▶ Toepassingsopdrachten
1. Herhaal letterlijk het deel van de planregels tussen "3.1 Bestemmingsomschrijving" en "g. openbare nutsvoorzieningen.", beide inbegrepen.
2. Ga verder met de planregels vanaf het punt waar deze eindigen.

═══ Bijgevoegde tekst ═══

2.3 de afstand tot de zijdelingse perceelsgrens:

de kortste afstand tussen de (zijdelingse) grenzen van een bouwperceel en enig punt van het op dat bouwperceel voorkomende bouwwerk;

2.4 de afstand tussen gebouwen:

de kortste afstand tussen de buitenwerkse gevelvlakken van de gebouwen;

2.5 de bouwhoogte van een bouwwerk:

vanaf het peil tot aan het hoogste punt van een gebouw of van een overig bouwwerk met uitzondering van ondergeschikte bouwonderdelen, zoals schoorstenen, antennes, en naar de aard daarmee gelijk te stellen bouwonderdelen;

2.6 de goothoogte van een bouwwerk:

vanaf het peil tot aan de bovenkant van de goot, c.q. de druiplijn, het boeibord, of een daarmee gelijk te stellen constructiedeel;

2.7 de inhoud van een bouwwerk:

tussen de onderzijde van de begane grondvloer, de buitenzijde van de gevels (en/of het hart van de scheidingsmuren) en de buitenzijde van daken en dakkapellen;

2.8 de oppervlakte van een bouwwerk:

tussen de buitenwerkse gevelvlakken en/of het hart van de scheidingsmuren, neerwaarts geprojecteerd op het gemiddelde niveau van het afgewerkte bouwterrein ter plaatse van het bouwwerk;

2.9 het bebouwd oppervlak van een bouwperceel:

de oppervlakte van alle op een bouwperceel gelegen bouwwerken tezamen;

2.10 peil:

Voor gebouwen:

  • a. in niet geaccidenteerd terrein: de kruin van de weg waarlangs het gebouw wordt ontsloten;
  • b. in geaccidenteerd terrein en voorzover het gebouw is gelegen binnen een afstand van 3 meter van het openbaar gebied, geldt het volgende:
  • 1. voor het deel van het gebouw dat is gesitueerd binnen een afstand van 13 m vanaf de grens met het openbaar gebied: de kruin van de weg waarlangs het gebouw wordt ontsloten;
  • 2. voor het deel van het gebouw dat is gesitueerd op een afstand groter dan 13 m vanaf de grens met het openbaar gebied: het hoogste punt van het aan het gebouw aansluitende, bestaande afgewerkte terrein;

Voor andere bouwwerken:

  • c. de gemiddelde hoogte van het aansluitende terrein.

Hoofdstuk 2 Bestemmingsregels

Artikel 3 Groen

3.1 Bestemmingsomschrijving

De voor Groen aangewezen gronden zijn bestemd voor:

  • a. groenvoorzieningen en beplanting;
  • b. water en watergangen;
  • c. waterhuishoudkundige voorzieningen, waterberging en infiltratie;
  • d. voet- en fietspaden;
  • e. speelvoorzieningen;
  • f. straatmeubilair, waaronder in ieder geval afvalcontainers;
  • g. openbare nutsvoorzieningen.

═══ Aangeleverde gegevens ═══

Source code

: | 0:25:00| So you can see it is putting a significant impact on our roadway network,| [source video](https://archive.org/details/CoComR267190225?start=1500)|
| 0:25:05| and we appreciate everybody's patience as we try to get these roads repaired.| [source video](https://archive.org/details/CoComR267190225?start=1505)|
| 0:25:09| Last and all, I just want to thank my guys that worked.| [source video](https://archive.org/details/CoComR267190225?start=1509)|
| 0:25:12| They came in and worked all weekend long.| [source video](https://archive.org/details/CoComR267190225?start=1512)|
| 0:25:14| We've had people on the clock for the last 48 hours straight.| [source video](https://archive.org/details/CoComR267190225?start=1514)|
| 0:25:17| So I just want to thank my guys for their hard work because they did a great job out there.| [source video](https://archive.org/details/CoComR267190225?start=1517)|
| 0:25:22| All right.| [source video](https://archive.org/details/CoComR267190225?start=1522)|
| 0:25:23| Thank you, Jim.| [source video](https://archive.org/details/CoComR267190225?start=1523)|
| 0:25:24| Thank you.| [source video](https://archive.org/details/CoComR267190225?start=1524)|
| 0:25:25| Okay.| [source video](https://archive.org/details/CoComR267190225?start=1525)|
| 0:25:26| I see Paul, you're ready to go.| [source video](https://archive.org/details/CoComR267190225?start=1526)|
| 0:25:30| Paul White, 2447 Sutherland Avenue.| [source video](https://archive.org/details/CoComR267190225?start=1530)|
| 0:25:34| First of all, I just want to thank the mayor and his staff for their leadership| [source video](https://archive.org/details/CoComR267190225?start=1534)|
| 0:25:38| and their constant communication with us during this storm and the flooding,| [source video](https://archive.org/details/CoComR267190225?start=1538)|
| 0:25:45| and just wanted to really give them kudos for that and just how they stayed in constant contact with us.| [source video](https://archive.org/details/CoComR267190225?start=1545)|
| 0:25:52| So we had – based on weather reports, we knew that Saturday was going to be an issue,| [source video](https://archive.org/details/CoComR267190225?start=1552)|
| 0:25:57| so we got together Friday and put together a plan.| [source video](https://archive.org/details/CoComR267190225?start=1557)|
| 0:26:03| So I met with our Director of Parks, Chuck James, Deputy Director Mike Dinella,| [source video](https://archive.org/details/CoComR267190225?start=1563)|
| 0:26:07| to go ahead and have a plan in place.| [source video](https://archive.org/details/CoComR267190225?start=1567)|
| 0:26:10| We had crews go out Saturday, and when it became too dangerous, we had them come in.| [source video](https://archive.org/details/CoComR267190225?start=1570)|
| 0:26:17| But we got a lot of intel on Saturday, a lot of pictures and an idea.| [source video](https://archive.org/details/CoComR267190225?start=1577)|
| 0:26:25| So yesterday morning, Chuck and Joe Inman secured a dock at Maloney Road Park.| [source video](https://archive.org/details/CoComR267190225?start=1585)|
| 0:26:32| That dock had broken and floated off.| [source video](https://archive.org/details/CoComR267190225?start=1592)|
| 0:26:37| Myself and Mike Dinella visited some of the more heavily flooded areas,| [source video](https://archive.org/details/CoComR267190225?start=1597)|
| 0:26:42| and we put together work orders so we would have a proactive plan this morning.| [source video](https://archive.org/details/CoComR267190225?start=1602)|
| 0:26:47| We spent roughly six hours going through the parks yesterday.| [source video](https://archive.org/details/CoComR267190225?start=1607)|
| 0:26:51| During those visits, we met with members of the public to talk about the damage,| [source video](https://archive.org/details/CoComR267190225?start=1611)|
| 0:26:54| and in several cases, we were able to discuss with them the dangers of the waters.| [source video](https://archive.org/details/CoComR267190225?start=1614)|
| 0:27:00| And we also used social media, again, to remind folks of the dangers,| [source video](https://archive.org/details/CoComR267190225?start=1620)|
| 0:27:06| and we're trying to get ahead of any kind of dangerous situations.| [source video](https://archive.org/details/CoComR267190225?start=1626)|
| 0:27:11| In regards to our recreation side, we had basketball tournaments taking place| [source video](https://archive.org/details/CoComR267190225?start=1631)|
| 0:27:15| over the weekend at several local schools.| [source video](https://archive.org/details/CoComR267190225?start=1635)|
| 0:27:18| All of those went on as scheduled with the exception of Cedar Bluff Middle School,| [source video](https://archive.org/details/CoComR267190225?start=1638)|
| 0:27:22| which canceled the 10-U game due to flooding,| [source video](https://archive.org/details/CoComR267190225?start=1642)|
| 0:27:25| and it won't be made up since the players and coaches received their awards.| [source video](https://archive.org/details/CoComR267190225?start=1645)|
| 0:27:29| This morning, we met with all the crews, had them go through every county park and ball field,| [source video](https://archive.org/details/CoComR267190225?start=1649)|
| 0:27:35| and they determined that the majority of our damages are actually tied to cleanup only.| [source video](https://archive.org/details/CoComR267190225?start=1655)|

═══

▶ Antwoorden per opdracht
1.
3.1 Bestemmingsomschrijving

De voor Groen aangewezen gronden zijn bestemd voor:

  • a. groenvoorzieningen en beplanting;
  • b. water en watergangen;
  • c. waterhuishoudkundige voorzieningen, waterberging en infiltratie;
  • d. voet- en fietspaden;
  • e. speelvoorzieningen;
  • f. straatmeubilair, waaronder in ieder geval afvalcontainers;
  • g. openbare nutsvoorzieningen.

2.
een en ander met de daarbij behorende voorzieningen, waaronder dammen en duikers.

3.2 Bouwregels
3.2.1 Algemeen

Op de in lid 3.1 bedoelde gronden mogen ten dienste van de bestemming uitsluitend worden gebouwd:

  • a. gebouwen voor openbare nutsvoorzieningen;
  • b. overige bouwwerken.
3.2.2 Gebouwen
  • a. de hoogte van gebouwen mag niet meer bedragen dan 3,50 m;
  • b. het oppervlakte van een gebouw mag niet meer mag bedragen dan 12 m².
3.2.3 Overige bouwwerken
  • a. de hoogte van overige bouwwerken mag niet meer bedragen dan 1,25 m met uitzondering van verkeersborden, wegwijzers, verlichtingsmasten, afrastering van speelvoorzieningen, en speelvoorzieningen, waarvan de bouwhoogte niet meer mag bedragen dan 8 m;
  • b. het bebouwd oppervlak mag niet meer bedragen dan 25 m² per bouwwerk.
3.2.4 Afwijken van de bouwregels

Het bevoegd gezag kan door middel van het verlenen van een omgevingsvergunning afwijken van het bepaalde in 3.2.3 ten aanzien van de gestelde maximale bouwhoogte en maximale oppervlakte voor andere bouwwerken, mits:

  • a. de bouwhoogte niet meer dan 4 m zal bedragen;
  • b. de verkeersveiligheid in het gebied niet in het gedrang komt;
  • c. geen onevenredige aantasting zal plaatsvinden van het woon- en leefmilieu en de gebruiksmogelijkheden van aangrenzende gronden.
3.3 Specifieke gebruiksregels

Het is verboden de gronden te gebruiken of te laten gebruiken als parkeerplaats voor motorvoertuigen.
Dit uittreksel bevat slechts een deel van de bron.